British internet provider

LineOne was an Internet service provider in the United Kingdom in the 1990s. LineOne was a joint venture of News International, United News & Media and British Telecom. It then became the UK branch of Tiscali, which is now TalkTalk.

As of October 2017, the "lineone.net" domain is still active for email (username@lineone.net) and website hosting (website.lineone.net/~username). More recently (October 2019), TalkTalk has notified LineOne customers that from 10 December 2019, unless they pay £5 per month or £50 per year or sign up to the TalkTalk broadband service, they will lose most Talk Talk features, will only have access to their mails through webmail and will start closing down free e-mail accounts.

== History ==

Before LineOne was launched in 1997 as a joint venture between News International and British Telecom, it was known as Springboard Internet Services and previously to that Delphi. This is not to be confused with, although it's related to, the company known as Delphi in the United States which had been purchased by News Corporation shortly before, and then sold on, and whose embryonic UK offerings were overseen by News International. Andrew Burke was the founding CEO and had previously run News International's Internet Publishing division responsible for putting The Times, Sunday Times, The Sun, News of the World and Today onto the web as well as Delphi in the UK.

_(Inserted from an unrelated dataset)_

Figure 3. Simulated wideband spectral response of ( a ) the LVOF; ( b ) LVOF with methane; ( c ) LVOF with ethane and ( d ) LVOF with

The official LineOne launch coincided with the publication of the 1997 Sunday Times 'Rich List'. The set up software was given away free with each copy of that weekend's Sunday Times. At this time the Helpdesk was run by BT from their office in Colindale, North London.

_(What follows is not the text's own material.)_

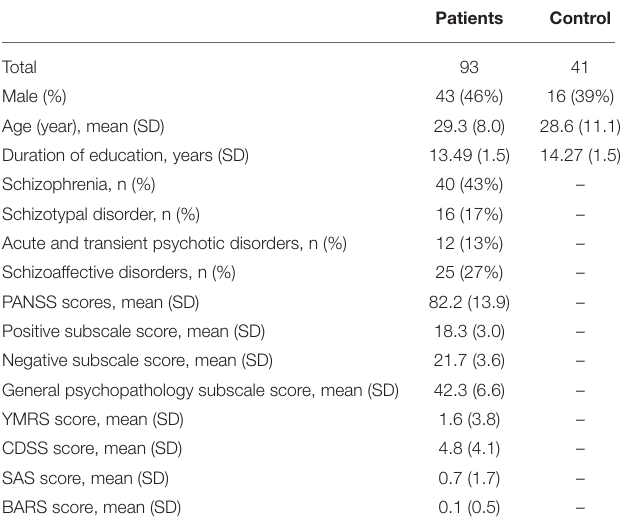
TABLE 1 | Demographic and disease characteristics of the study participants.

In 1998, United News & Media bought a 33% stake in the company for an undisclosed sum.

LineOne offered customers 0845 (Local Rate) access to the Internet (which required a monthly subscription) as well as offering e-mail and web hosting services, which were included in the subscription fee.

Freeserve launched in 1998, and was the first major ISP to offer a subscription free dialup service that only charged the standard per minute local call rate for access. LineOne was forced to follow suit with the same service to stem the flow of dialup customers and pressured BT into providing the infrastructure, which it did so and at considerable expense to LineOne.

== From LineOne to Tiscali ==

In March 1999, News International sold its shares in LineOne as it was concentrating on its own internet services, making British Telecom and United News & Media each 50% owners of LineOne. LineOne moved its offices to Blackfriar's Bridge from the offices they once occupied next to News International's printworks in Wapping. Ajay Chowdhury from United News & Media took over as CEO of LineOne and together with a new team including Mary Turner from AOL and Andy Harwood built LineOne into one of the largest ISP's and most trafficked portals in the UK. Chowdhury left in 2000 to set up NBC Internet Europe and Mary Turner was appointed the General Manager of LineOne.

LineOne was then put up for sale after it became obvious that everyone involved was not going to make the hundreds of millions of pounds that LineOne was originally valued at in the middle of the dot-com bubble and it was bought by Italian telecommunications giant Tiscali on 26 April 2001 for GBP £62,000,000 (EUR €100,000,000).

It was rumoured that before this sale, another large telecommunications giant had offered three to four times as much a year earlier and that by holding out for more money, the LineOne management missed the boat.

At the time of acquisition, LineOne had 1.85 million subscribers, though the number of active users was probably around the 800,000 mark at the time.

In June 2009, The UK operations of Tiscali were sold to TalkTalk Group, part of The Carphone Warehouse plc. The LineOne point of presence continues to be served by this company. The acquisition was completed on 6 July 2009.